In KTU 1.4, Baꜥal longs for a palace but cannot win Ēl's approval directly. He turns to Ašeratu. She prepares herself with care, harnesses her donkey, and travels to the source of the divine rivers. There she prostrates before Ēl, praises his wisdom, and asks that Baꜥal be granted a house 'like the gods'. Ēl laughs, welcomes her, and consents. Without her diplomacy, Baꜥal would remain homeless.

The Baal Cycle

Creatress of the Gods

Ašeratu is repeatedly called qnyt ʾilm, 'Creatress of the Gods' (KTU 1.3 v 25–26; 1.4 i 23; iii 26).

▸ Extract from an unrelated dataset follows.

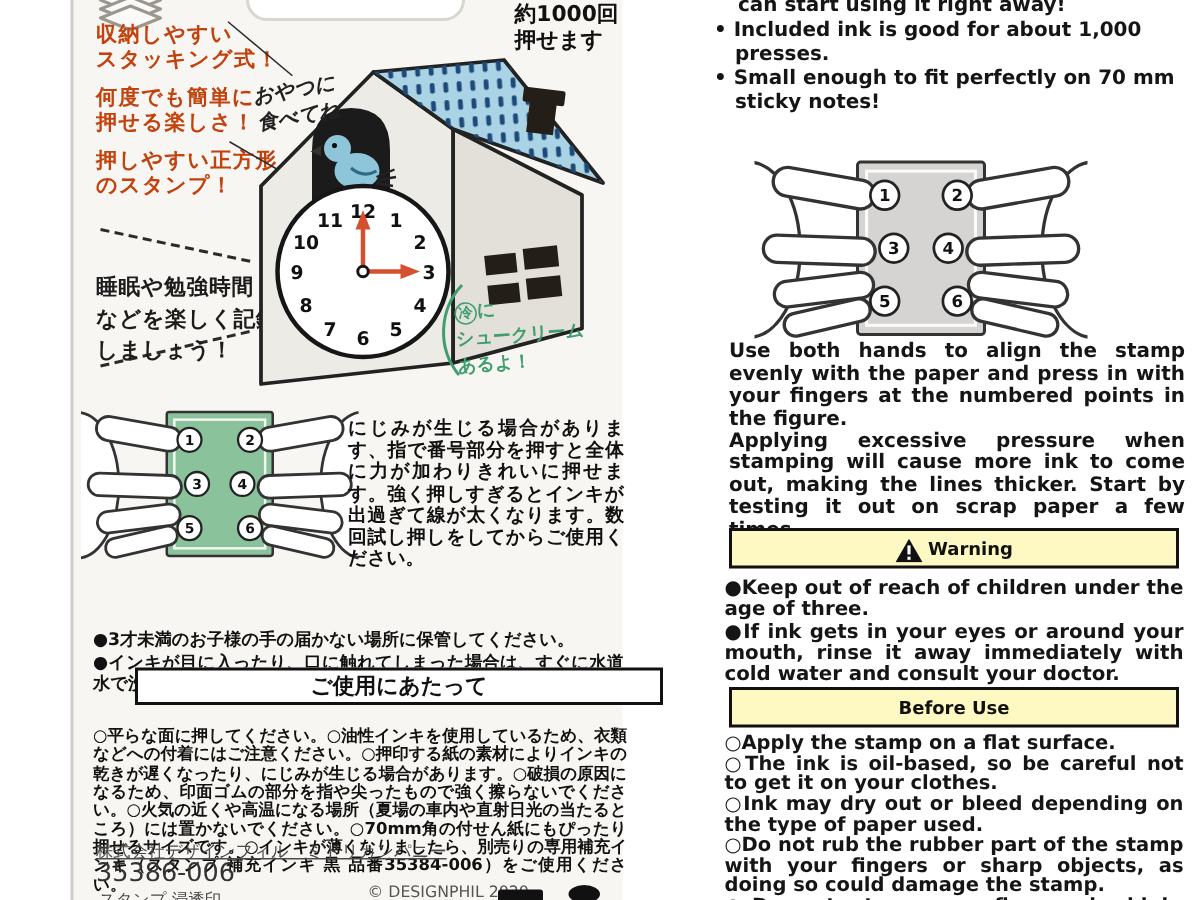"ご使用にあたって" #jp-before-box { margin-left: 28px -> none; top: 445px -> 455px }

The seventy sons of Ašeratu (KTU 1.4 vi 46) are the divine council itself; when Baꜥal disappears into Mot's realm, it is she who is asked to choose a successor from among her sons.

Myth of the Gracious Gods

Nurse of the Divine

In KTU 1.23, the 'Birth of the Gracious Gods,' Ašeratu appears in the background of a sacred-marriage and birth narrative, associated with suckling and nourishment. The newborn gods drink from her breasts, a motif that links her to royal legitimation: kings may be called her nurslings.

Iconography

Treader of the Sea

Her epithet 'Lady Ašeratu of the Sea' (rbt ʾaṯrt ym) has been interpreted as 'she who treads on sea.' Whether the sea is the Mediterranean that fed Ugarit's economy, the cosmic watery chaos, or both, the title makes Ašeratu a boundary-goddess: she walks where land and water meet and brings the wild under domestic sovereignty.

Go Deeper

Extended Lore

Ašeratu teaches that power does not have to shout. She walks between sea and shore, between the high god's tent and the storm-god's need, between motherhood and sovereignty. Her influence is relational, patient, and therefore easy to discount — yet without her intercession, Baꜥal has no palace and the cosmos has no house for the rain.